» Text excerpt
────────────────────────────────────────
Moreover, the content of the article seems very superficial and not grounded in reality. To my cursory understanding with a few minutes of research into the topic, Taylor Swift tickets do not, in fact, retail for $1000+ with the help of Ticketmaster. It is the scalpers who charge that. Taylor Swift does not see any of the additional money when a prime seating ticket retails for $300 and is then re-sold for $6000. The premise that an artist allows Ticketmaster to get a cut in order to sell a ticket at the market-clearing rate seems factually incorrect, and therefore the entire posited relationship between artist and Ticketmaster is incorrect.

As far as I understand, Ticketmaster has deals with the most valuable venues in the US such that if you want to perform at the venue, you must use Ticketmaster. It is not that you as an artist choose to use Ticketmaster to inflate your ticket prices for you while deflecting the blame, but rather that if you aren't willing to give Ticketmaster their cut you don't get access to desirable venues at all.

I'm open to correction if someone who is more informed on the topic wishes to chime in, but I would hesitate to take this article at face value. It seems crafted to sell an emotional narrative rather than making accurate observations of reality.

ffsm8•2mo ago
Ignoring the part about your vibes, Ticketmasters business strategy is well covered at this point and it is precisely what you claim it isn't.

It first sells the ticket, that's the money that partially goes to the creator... And then it lets the buyers resell their ticket through it's platform, which you correctly identified as scalping, but that's kinda core to is profit strategy

anonymous908213•2mo ago
I'm aware that Ticketmaster supports scalping and profits from it itself. However, the premise of the article is that the artist hires Ticketmaster and profits from allowing Ticketmaster to do this on their behalf. Where is "blame as a service" here, when the reality is that Tickermaster is engaging in rent-seeking behaviour, extracting excess profit solely for its own benefit and not the artist's?
────────────────────────────────────────
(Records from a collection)
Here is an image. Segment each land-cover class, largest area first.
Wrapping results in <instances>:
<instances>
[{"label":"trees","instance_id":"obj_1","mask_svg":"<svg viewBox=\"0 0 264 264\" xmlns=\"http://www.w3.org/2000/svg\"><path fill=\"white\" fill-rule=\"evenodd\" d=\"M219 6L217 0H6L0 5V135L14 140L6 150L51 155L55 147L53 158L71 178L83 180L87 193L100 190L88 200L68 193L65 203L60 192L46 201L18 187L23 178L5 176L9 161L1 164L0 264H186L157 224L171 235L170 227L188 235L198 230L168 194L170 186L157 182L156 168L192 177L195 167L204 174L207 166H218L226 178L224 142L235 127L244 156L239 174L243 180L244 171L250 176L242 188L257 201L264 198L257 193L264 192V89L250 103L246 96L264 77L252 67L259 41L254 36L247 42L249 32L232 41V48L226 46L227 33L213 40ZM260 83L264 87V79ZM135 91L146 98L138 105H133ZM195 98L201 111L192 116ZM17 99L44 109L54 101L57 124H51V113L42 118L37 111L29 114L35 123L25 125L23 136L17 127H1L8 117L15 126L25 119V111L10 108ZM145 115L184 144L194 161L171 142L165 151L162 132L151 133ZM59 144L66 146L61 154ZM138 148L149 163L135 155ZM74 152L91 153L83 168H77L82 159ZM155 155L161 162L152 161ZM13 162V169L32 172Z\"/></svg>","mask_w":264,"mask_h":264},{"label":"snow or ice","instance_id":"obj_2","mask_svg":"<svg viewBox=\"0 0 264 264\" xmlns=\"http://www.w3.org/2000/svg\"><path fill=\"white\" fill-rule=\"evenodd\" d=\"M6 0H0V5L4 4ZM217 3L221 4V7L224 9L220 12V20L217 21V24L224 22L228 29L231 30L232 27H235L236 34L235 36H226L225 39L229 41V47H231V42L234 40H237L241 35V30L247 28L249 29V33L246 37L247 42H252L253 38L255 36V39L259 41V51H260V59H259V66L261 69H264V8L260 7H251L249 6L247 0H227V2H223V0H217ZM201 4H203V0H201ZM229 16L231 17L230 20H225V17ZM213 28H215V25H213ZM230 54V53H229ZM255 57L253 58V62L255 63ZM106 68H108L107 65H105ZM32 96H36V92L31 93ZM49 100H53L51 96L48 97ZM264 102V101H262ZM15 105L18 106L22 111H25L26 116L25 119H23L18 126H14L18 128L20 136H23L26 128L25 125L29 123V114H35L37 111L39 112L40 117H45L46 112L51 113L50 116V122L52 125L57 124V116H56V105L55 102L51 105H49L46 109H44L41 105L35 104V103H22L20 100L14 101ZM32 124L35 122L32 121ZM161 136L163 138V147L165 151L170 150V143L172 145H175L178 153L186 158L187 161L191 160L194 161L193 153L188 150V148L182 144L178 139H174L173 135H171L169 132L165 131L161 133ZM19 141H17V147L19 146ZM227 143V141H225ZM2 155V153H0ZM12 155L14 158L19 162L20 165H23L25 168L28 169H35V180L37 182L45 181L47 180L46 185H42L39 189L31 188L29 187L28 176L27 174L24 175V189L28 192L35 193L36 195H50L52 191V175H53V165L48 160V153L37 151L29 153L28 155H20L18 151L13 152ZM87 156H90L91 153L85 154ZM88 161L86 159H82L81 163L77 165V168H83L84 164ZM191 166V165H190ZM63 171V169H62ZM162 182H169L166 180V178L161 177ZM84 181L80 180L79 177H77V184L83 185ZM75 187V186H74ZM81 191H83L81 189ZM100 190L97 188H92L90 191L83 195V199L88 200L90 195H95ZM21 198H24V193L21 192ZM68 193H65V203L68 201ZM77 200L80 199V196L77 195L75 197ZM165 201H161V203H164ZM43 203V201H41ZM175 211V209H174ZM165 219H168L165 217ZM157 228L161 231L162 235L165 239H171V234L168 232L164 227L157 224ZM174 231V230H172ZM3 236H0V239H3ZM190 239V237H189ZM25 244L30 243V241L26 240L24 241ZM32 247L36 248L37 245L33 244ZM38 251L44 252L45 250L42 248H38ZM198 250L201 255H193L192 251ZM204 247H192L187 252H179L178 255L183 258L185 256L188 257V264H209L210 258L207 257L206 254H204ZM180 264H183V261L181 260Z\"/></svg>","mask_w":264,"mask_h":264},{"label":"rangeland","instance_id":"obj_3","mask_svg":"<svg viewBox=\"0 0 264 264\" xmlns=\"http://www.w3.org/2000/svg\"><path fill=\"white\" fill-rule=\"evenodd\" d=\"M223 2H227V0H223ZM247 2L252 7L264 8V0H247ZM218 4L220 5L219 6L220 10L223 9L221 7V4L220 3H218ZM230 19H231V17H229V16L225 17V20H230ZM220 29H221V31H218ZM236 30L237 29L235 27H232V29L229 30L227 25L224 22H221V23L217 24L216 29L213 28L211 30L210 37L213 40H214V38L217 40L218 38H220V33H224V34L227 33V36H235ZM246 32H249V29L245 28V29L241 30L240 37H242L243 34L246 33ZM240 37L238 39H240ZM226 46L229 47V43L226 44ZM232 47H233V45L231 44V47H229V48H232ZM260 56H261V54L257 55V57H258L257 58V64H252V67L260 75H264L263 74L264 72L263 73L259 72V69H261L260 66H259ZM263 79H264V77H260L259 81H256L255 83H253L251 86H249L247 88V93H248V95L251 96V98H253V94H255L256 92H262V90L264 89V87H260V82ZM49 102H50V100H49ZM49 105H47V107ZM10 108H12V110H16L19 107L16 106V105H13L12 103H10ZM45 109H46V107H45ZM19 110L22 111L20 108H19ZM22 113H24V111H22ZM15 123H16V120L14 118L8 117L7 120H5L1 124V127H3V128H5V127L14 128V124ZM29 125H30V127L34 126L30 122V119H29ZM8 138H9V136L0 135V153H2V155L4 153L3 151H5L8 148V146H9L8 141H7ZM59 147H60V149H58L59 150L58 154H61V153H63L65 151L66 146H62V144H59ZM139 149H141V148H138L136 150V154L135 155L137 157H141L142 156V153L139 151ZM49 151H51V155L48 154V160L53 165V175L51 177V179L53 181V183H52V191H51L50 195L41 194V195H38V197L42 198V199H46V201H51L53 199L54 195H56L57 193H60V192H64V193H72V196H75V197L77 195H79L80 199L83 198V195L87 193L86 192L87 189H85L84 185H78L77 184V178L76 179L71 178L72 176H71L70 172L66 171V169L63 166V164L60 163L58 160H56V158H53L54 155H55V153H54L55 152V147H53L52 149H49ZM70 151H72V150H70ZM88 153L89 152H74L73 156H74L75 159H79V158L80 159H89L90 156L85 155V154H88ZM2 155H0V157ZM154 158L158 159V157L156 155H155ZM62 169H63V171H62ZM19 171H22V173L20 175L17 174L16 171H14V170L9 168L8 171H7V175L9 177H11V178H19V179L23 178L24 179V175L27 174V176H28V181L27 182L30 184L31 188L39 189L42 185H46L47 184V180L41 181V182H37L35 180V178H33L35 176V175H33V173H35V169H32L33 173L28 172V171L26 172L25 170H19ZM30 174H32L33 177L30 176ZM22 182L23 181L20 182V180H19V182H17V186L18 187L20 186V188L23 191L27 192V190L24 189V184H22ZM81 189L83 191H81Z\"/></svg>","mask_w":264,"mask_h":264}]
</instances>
────────────────────────────────────────
» Requirement
From the Ticketmaster discussion above, return word for word the passage starting with "I'm open to" and going on through "claim it isn't.".

» Solution to this task
I'm open to correction if someone who is more informed on the topic wishes to chime in, but I would hesitate to take this article at face value. It seems crafted to sell an emotional narrative rather than making accurate observations of reality.

ffsm8•2mo ago
Ignoring the part about your vibes, Ticketmasters business strategy is well covered at this point and it is precisely what you claim it isn't.